Task instructions:
Pictures must be kept out of the copy. Every entry is to be duplicated exactly.
++++ Data extracts
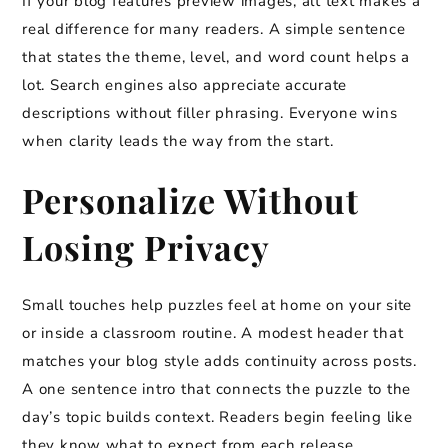
If your blog features preview images, alt text makes a
real difference for many readers. A simple sentence
that states the theme, level, and word count helps a
lot. Search engines also appreciate accurate
descriptions without filler phrasing. Everyone wins
when clarity leads the way from the start.
Personalize Without
Losing Privacy
Small touches help puzzles feel at home on your site
or inside a classroom routine. A modest header that
matches your blog style adds continuity across posts.
A one sentence intro that connects the puzzle to the
day’s topic builds context. Readers begin feeling like
they know what to expect from each release.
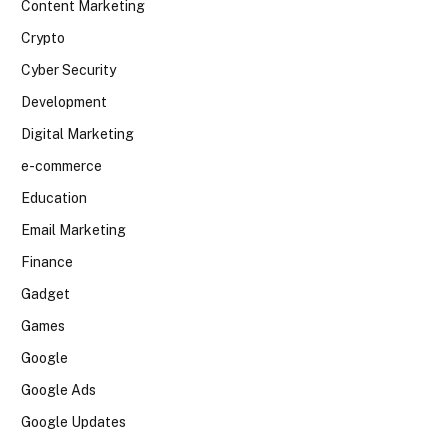
Content Marketing
Crypto
Cyber Security
Development
Digital Marketing
e-commerce
Education
Email Marketing
Finance
Gadget
Games
Google
Google Ads
Google Updates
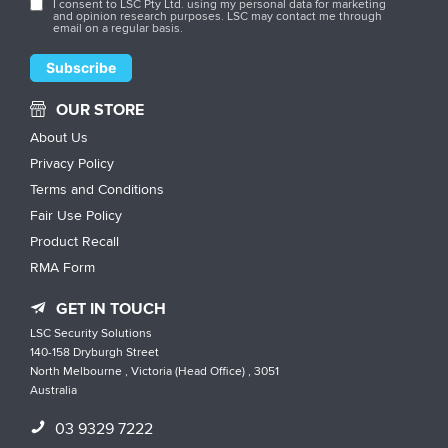
I consent to LSC Pty Ltd. using my personal data for marketing
and opinion research purposes. LSC may contact me through
email on a regular basis.
OUR STORE
About Us
Privacy Policy
Terms and Conditions
Fair Use Policy
Product Recall
RMA Form
GET IN TOUCH
LSC Security Solutions
140-158 Dryburgh Street
North Melbourne , Victoria (Head Office) , 3051
Australia
03 9329 7222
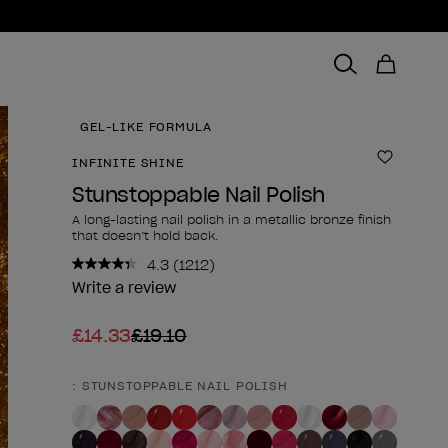
GEL-LIKE FORMULA
INFINITE SHINE
Add to 
Stunstoppable Nail Polish
A long-lasting nail polish in a metallic bronze finish
that doesn’t hold back.
4.3
(1212)
Read
1212
Write a review
Reviews.
Same
£14.33
£19.10
page
link.
: STUNSTOPPABLE NAIL POLISH
Product form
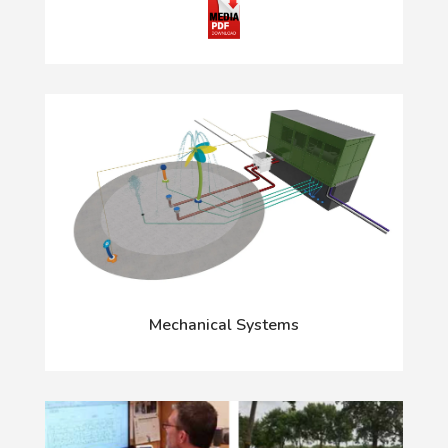
Mechanical Systems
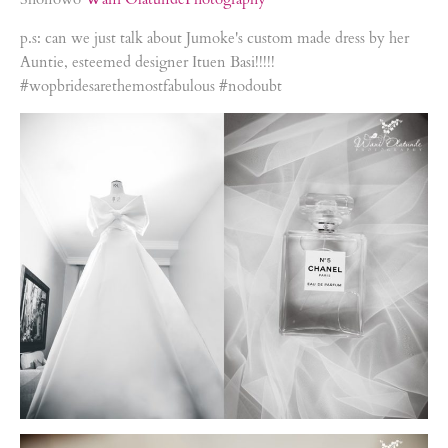
p.s: can we just talk about Jumoke's custom made dress by her
Auntie, esteemed designer Ituen Basi!!!!!
#wopbridesarethemostfabulous #nodoubt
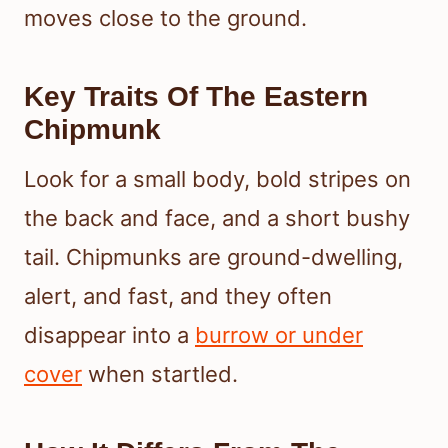
moves close to the ground.
Key Traits Of The Eastern
Chipmunk
Look for a small body, bold stripes on
the back and face, and a short bushy
tail. Chipmunks are ground-dwelling,
alert, and fast, and they often
disappear into a
burrow or under
cover
when startled.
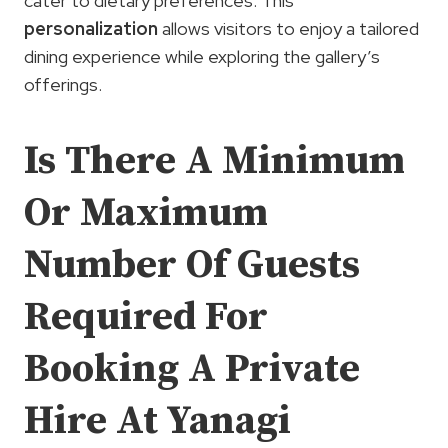
cater to dietary preferences. This
personalization
allows visitors to enjoy a tailored
dining experience while exploring the gallery’s
offerings.
Is There A Minimum
Or Maximum
Number Of Guests
Required For
Booking A Private
Hire At Yanagi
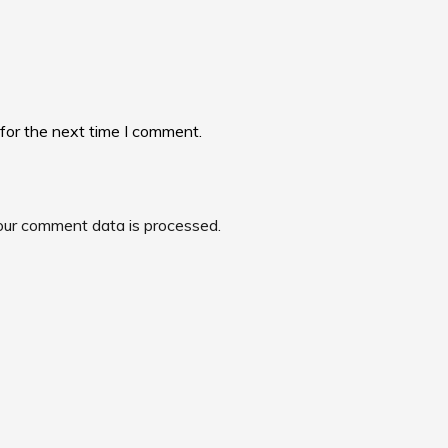
for the next time I comment.
ur comment data is processed.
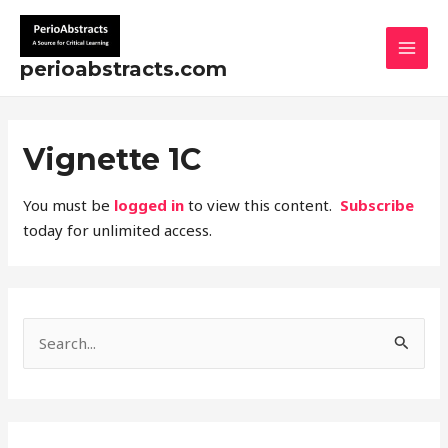
Skip
MAI
to
MEN
content
perioabstracts.com
Vignette 1C
You must be
logged in
to view this content.
Subscribe
today for unlimited access.
S
e
a
r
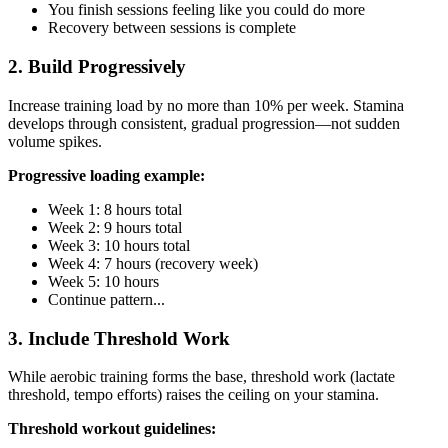
You finish sessions feeling like you could do more
Recovery between sessions is complete
2. Build Progressively
Increase training load by no more than 10% per week. Stamina
develops through consistent, gradual progression—not sudden
volume spikes.
Progressive loading example:
Week 1: 8 hours total
Week 2: 9 hours total
Week 3: 10 hours total
Week 4: 7 hours (recovery week)
Week 5: 10 hours
Continue pattern...
3. Include Threshold Work
While aerobic training forms the base, threshold work (lactate
threshold, tempo efforts) raises the ceiling on your stamina.
Threshold workout guidelines:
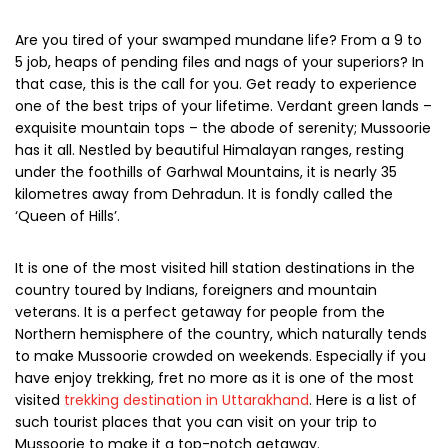
Are you tired of your swamped mundane life? From a 9 to
5 job, heaps of pending files and nags of your superiors? In
that case, this is the call for you. Get ready to experience
one of the best trips of your lifetime. Verdant green lands –
exquisite mountain tops – the abode of serenity; Mussoorie
has it all. Nestled by beautiful Himalayan ranges, resting
under the foothills of Garhwal Mountains, it is nearly 35
kilometres away from Dehradun. It is fondly called the
‘Queen of Hills’.
It is one of the most visited hill station destinations in the
country toured by Indians, foreigners and mountain
veterans. It is a perfect getaway for people from the
Northern hemisphere of the country, which naturally tends
to make Mussoorie crowded on weekends. Especially if you
have enjoy trekking, fret no more as it is one of the most
visited
trekking destination in Uttarakhand
. Here is a list of
such tourist places that you can visit on your trip to
Mussoorie to make it a top-notch getaway.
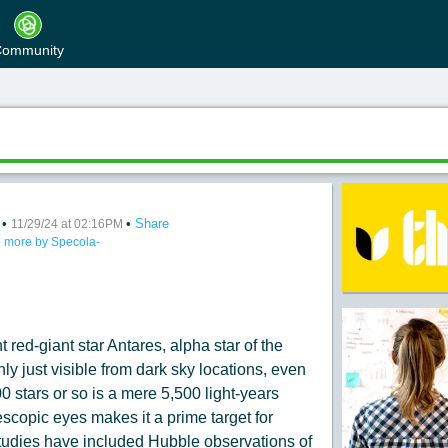
ommunity
•
•
Share
 4
11/29/24 at 02:16PM
 more by Specola-
:
 red-giant star Antares, alpha star of the
nly just visible from dark sky locations, even
0 stars or so is a mere 5,500 light-years
elescopic eyes makes it a prime target for
tudies have included Hubble observations of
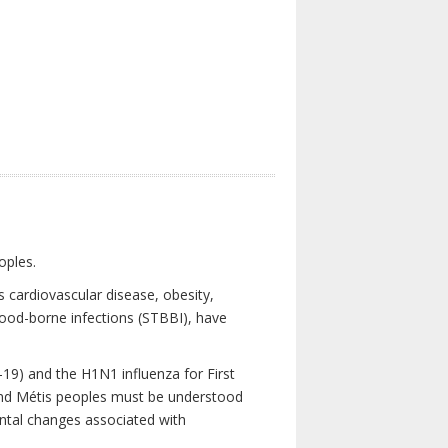
oples.
 cardiovascular disease, obesity,
lood-borne infections (STBBI), have
19) and the H1N1 influenza for First
 and Métis peoples must be understood
ental changes associated with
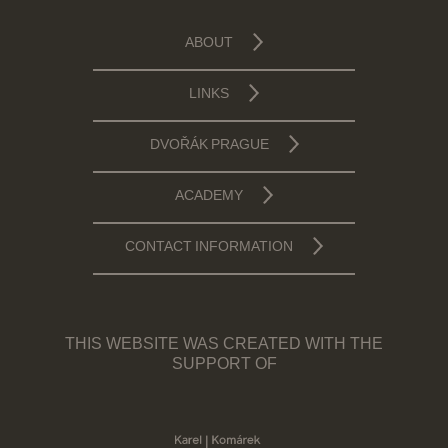
ABOUT
LINKS
DVOŘÁK PRAGUE
ACADEMY
CONTACT INFORMATION
THIS WEBSITE WAS CREATED WITH THE
SUPPORT OF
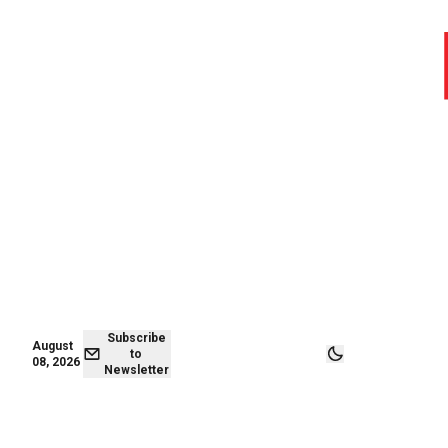
August 08,
Subscribe to
2026
Newsletter
Subscribe
August
to
08, 2026
Newsletter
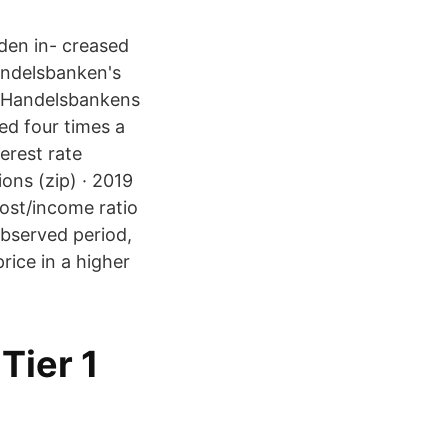
den in- creased
andelsbanken's
as Handelsbankens
ed four times a
erest rate
ions (zip) · 2019
cost/income ratio
observed period,
ice in a higher
Tier 1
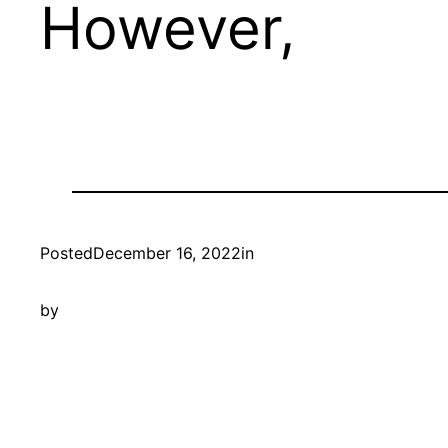
However,
Posted
December 16, 2022
in
by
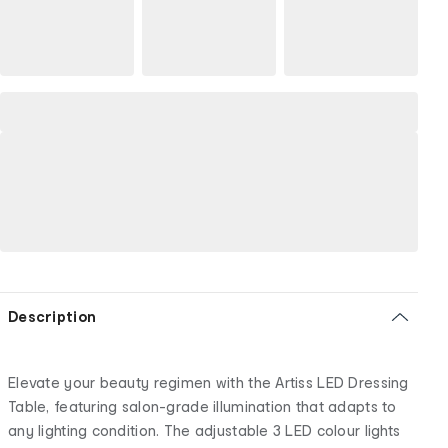
Description
Elevate your beauty regimen with the Artiss LED Dressing
Table, featuring salon-grade illumination that adapts to
any lighting condition. The adjustable 3 LED colour lights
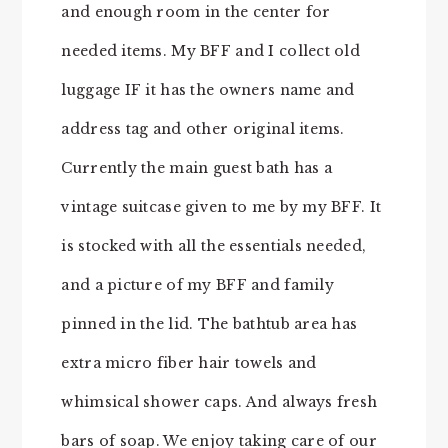
and enough room in the center for
needed items. My BFF and I collect old
luggage IF it has the owners name and
address tag and other original items.
Currently the main guest bath has a
vintage suitcase given to me by my BFF. It
is stocked with all the essentials needed,
and a picture of my BFF and family
pinned in the lid. The bathtub area has
extra micro fiber hair towels and
whimsical shower caps. And always fresh
bars of soap. We enjoy taking care of our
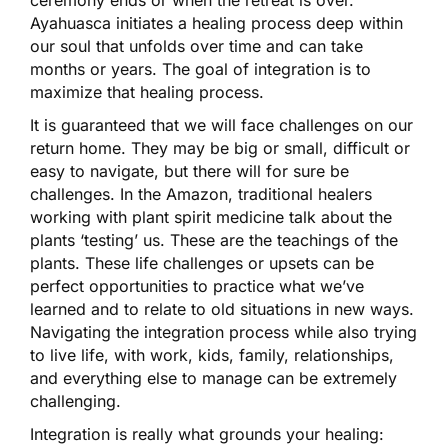
ceremony ends or when the retreat is over.
Ayahuasca initiates a healing process deep within
our soul that unfolds over time and can take
months or years. The goal of integration is to
maximize that healing process.
It is guaranteed that we will face challenges on our
return home. They may be big or small, difficult or
easy to navigate, but there will for sure be
challenges. In the Amazon, traditional healers
working with plant spirit medicine talk about the
plants ‘testing’ us. These are the teachings of the
plants. These life challenges or upsets can be
perfect opportunities to practice what we’ve
learned and to relate to old situations in new ways.
Navigating the integration process while also trying
to live life, with work, kids, family, relationships,
and everything else to manage can be extremely
challenging.
Integration is really what grounds your healing:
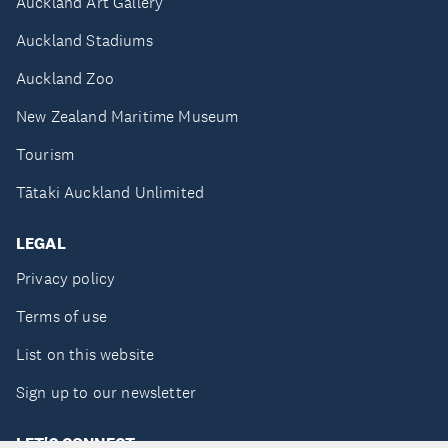
Auckland Art Gallery
Auckland Stadiums
Auckland Zoo
New Zealand Maritime Museum
Tourism
Tātaki Auckland Unlimited
LEGAL
Privacy policy
Terms of use
List on this website
Sign up to our newsletter
LET'S CONNECT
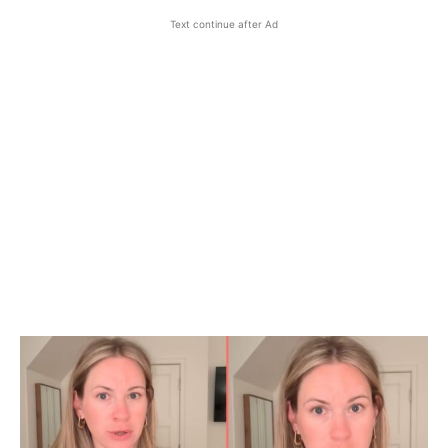
Text continue after Ad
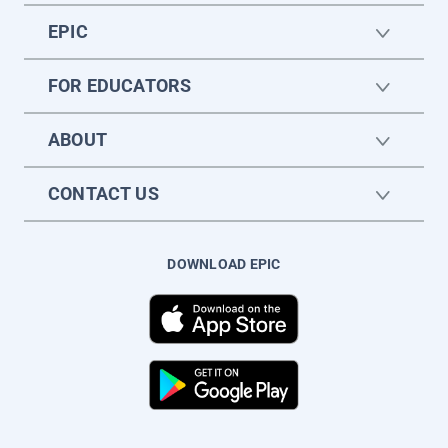
EPIC
FOR EDUCATORS
ABOUT
CONTACT US
DOWNLOAD EPIC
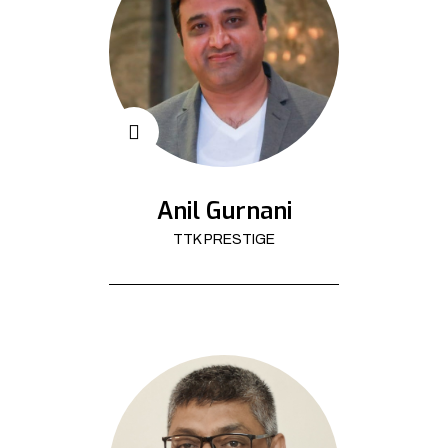
Anil Gurnani
TTK PRESTIGE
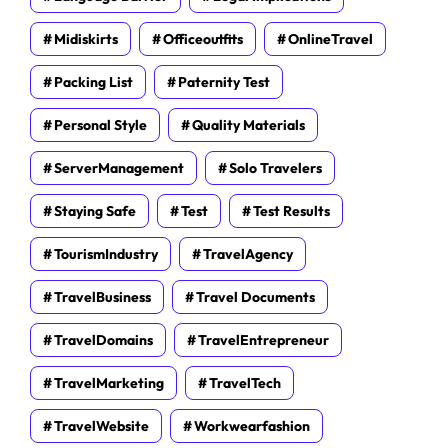
Midiskirts
Officeoutfits
OnlineTravel
Packing List
Paternity Test
Personal Style
Quality Materials
ServerManagement
Solo Travelers
Staying Safe
Test
Test Results
TourismIndustry
TravelAgency
TravelBusiness
Travel Documents
TravelDomains
TravelEntrepreneur
TravelMarketing
TravelTech
TravelWebsite
Workwearfashion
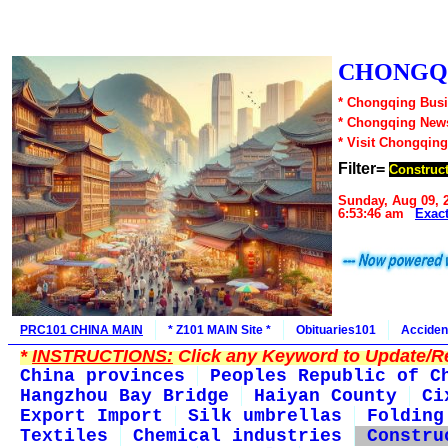
CHONGQI
* Chongqing Busi
* Chongqing New
* Visit Chongqing
Filter=
Construct
Sunday, Aug 09, 
6:53:46 am
Exac
PRC101 CHINA MAIN
* Z101 MAIN Site *
Obituaries101
Acciden
*
INSTRUCTIONS:
Click any Keyword to Update/Re
China provinces
Peoples Republic of C
Hangzhou Bay Bridge
Haiyan County
Ci
Export Import
Silk umbrellas
Folding
Textiles
Chemical industries
Constru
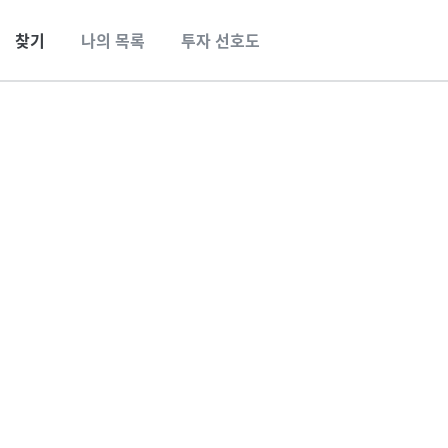
찾기
나의 목록
투자 선호도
++++++++
Response box:
If your blog features preview images, alt text makes a
real difference for many readers. A simple sentence
that states the theme, level, and word count helps a
lot. Search engines also appreciate accurate
descriptions without filler phrasing. Everyone wins
when clarity leads the way from the start.
Personalize Without
Losing Privacy
Small touches help puzzles feel at home on your site
or inside a classroom routine. A modest header that
matches your blog style adds continuity across posts.
A one sentence intro that connects the puzzle to the
day’s topic builds context. Readers begin feeling like
they know what to expect from each release.
Content Marketing
Crypto
Cyber Security
Development
Digital Marketing
e-commerce
Education
Email Marketing
Finance
Gadget
Games
Google
Google Ads
Google Updates
I consent to LSC Pty Ltd. using my personal data for marketing
and opinion research purposes. LSC may contact me through
email on a regular basis.
OUR STORE
About Us
Privacy Policy
Terms and Conditions
Fair Use Policy
Product Recall
RMA Form
GET IN TOUCH
LSC Security Solutions
140-158 Dryburgh Street
North Melbourne , Victoria (Head Office) , 3051
Australia
03 9329 7222
GEL-LIKE FORMULA
INFINITE SHINE
Add to 
Stunstoppable Nail Polish
A long-lasting nail polish in a metallic bronze finish
that doesn’t hold back.
4.3
(1212)
Read
1212
Write a review
Reviews.
Same
£14.33
£19.10
page
link.
: STUNSTOPPABLE NAIL POLISH
Product form
Mechanical Systems
p.s: can we just talk about Jumoke's custom made dress by her
Auntie, esteemed designer Ituen Basi!!!!!
#wopbridesarethemostfabulous #nodoubt
moves close to the ground.
Key Traits Of The Eastern
Chipmunk
Look for a small body, bold stripes on
the back and face, and a short bushy
tail. Chipmunks are ground-dwelling,
alert, and fast, and they often
disappear into a
burrow or under
cover
when startled.
cater to dietary preferences. This
personalization
allows visitors to enjoy a tailored
dining experience while exploring the gallery’s
offerings.
Is There A Minimum
Or Maximum
Number Of Guests
Required For
Booking A Private
Hire At Yanagi
for the next time I comment.
ur comment data is processed.
Skip
MAI
to
MEN
content
perioabstracts.com
Vignette 1C
You must be
logged in
to view this content.
Subscribe
today for unlimited access.
S
e
a
r
You finish sessions feeling like you could do more
Recovery between sessions is complete
2. Build Progressively
Increase training load by no more than 10% per week. Stamina
develops through consistent, gradual progression—not sudden
volume spikes.
Progressive loading example:
Week 1: 8 hours total
Week 2: 9 hours total
Week 3: 10 hours total
Week 4: 7 hours (recovery week)
Week 5: 10 hours
Continue pattern...
3. Include Threshold Work
While aerobic training forms the base, threshold work (lactate
threshold, tempo efforts) raises the ceiling on your stamina.
Threshold workout guidelines:
Are you tired of your swamped mundane life? From a 9 to
5 job, heaps of pending files and nags of your superiors? In
that case, this is the call for you. Get ready to experience
one of the best trips of your lifetime. Verdant green lands –
exquisite mountain tops – the abode of serenity; Mussoorie
has it all. Nestled by beautiful Himalayan ranges, resting
under the foothills of Garhwal Mountains, it is nearly 35
kilometres away from Dehradun. It is fondly called the
‘Queen of Hills’.
It is one of the most visited hill station destinations in the
country toured by Indians, foreigners and mountain
veterans. It is a perfect getaway for people from the
Northern hemisphere of the country, which naturally tends
to make Mussoorie crowded on weekends. Especially if you
have enjoy trekking, fret no more as it is one of the most
visited
trekking destination in Uttarakhand
. Here is a list of
such tourist places that you can visit on your trip to
Mussoorie to make it a top-notch getaway.
ommunity
•
•
Share
 4
11/29/24 at 02:16PM
 more by Specola-
:
 red-giant star Antares, alpha star of the
nly just visible from dark sky locations, even
0 stars or so is a mere 5,500 light-years
elescopic eyes makes it a prime target for
tudies have included Hubble observations of
oples.
 cardiovascular disease, obesity,
lood-borne infections (STBBI), have
19) and the H1N1 influenza for First
 and Métis peoples must be understood
ental changes associated with
ABOUT
LINKS
DVOŘÁK PRAGUE
ACADEMY
CONTACT INFORMATION
THIS WEBSITE WAS CREATED WITH THE
SUPPORT OF
August 08,
Subscribe to
2026
Newsletter
Subscribe
August
to
08, 2026
Newsletter
den in- creased
andelsbanken's
as Handelsbankens
ed four times a
erest rate
ions (zip) · 2019
cost/income ratio
observed period,
ice in a higher
Tier 1
However,
Posted
December 16, 2022
in
by
Description
Elevate your beauty regimen with the Artiss LED Dressing
Table, featuring salon-grade illumination that adapts to
any lighting condition. The adjustable 3 LED colour lights
and enough room in the center for
needed items. My BFF and I collect old
luggage IF it has the owners name and
address tag and other original items.
Currently the main guest bath has a
vintage suitcase given to me by my BFF. It
is stocked with all the essentials needed,
and a picture of my BFF and family
pinned in the lid. The bathtub area has
extra micro fiber hair towels and
whimsical shower caps. And always fresh
bars of soap. We enjoy taking care of our
ceremony ends or when the retreat is over.
Ayahuasca initiates a healing process deep within
our soul that unfolds over time and can take
months or years. The goal of integration is to
maximize that healing process.
It is guaranteed that we will face challenges on our
return home. They may be big or small, difficult or
easy to navigate, but there will for sure be
challenges. In the Amazon, traditional healers
working with plant spirit medicine talk about the
plants ‘testing’ us. These are the teachings of the
plants. These life challenges or upsets can be
perfect opportunities to practice what we’ve
learned and to relate to old situations in new ways.
Navigating the integration process while also trying
to live life, with work, kids, family, relationships,
and everything else to manage can be extremely
challenging.
Integration is really what grounds your healing:
Auckland Art Gallery
Auckland Stadiums
Auckland Zoo
New Zealand Maritime Museum
Tourism
Tātaki Auckland Unlimited
LEGAL
Privacy policy
Terms of use
List on this website
Sign up to our newsletter
LET'S CONNECT
Text continue after Ad
EPIC
FOR EDUCATORS
ABOUT
CONTACT US
DOWNLOAD EPIC
Anil Gurnani
TTK PRESTIGE
Midiskirts
Officeoutfits
OnlineTravel
Packing List
Paternity Test
Personal Style
Quality Materials
ServerManagement
Solo Travelers
Staying Safe
Test
Test Results
TourismIndustry
TravelAgency
TravelBusiness
Travel Documents
TravelDomains
TravelEntrepreneur
TravelMarketing
TravelTech
TravelWebsite
Workwearfashion
CHONGQI
* Chongqing Busi
* Chongqing New
* Visit Chongqing
Filter=
Construct
Sunday, Aug 09, 
6:53:46 am
Exac
PRC101 CHINA MAIN
* Z101 MAIN Site *
Obituaries101
Acciden
*
INSTRUCTIONS:
Click any Keyword to Update/Re
China provinces
Peoples Republic of C
Hangzhou Bay Bridge
Haiyan County
Ci
Export Import
Silk umbrellas
Folding
Textiles
Chemical industries
Constru
찾기
나의 목록
투자 선호도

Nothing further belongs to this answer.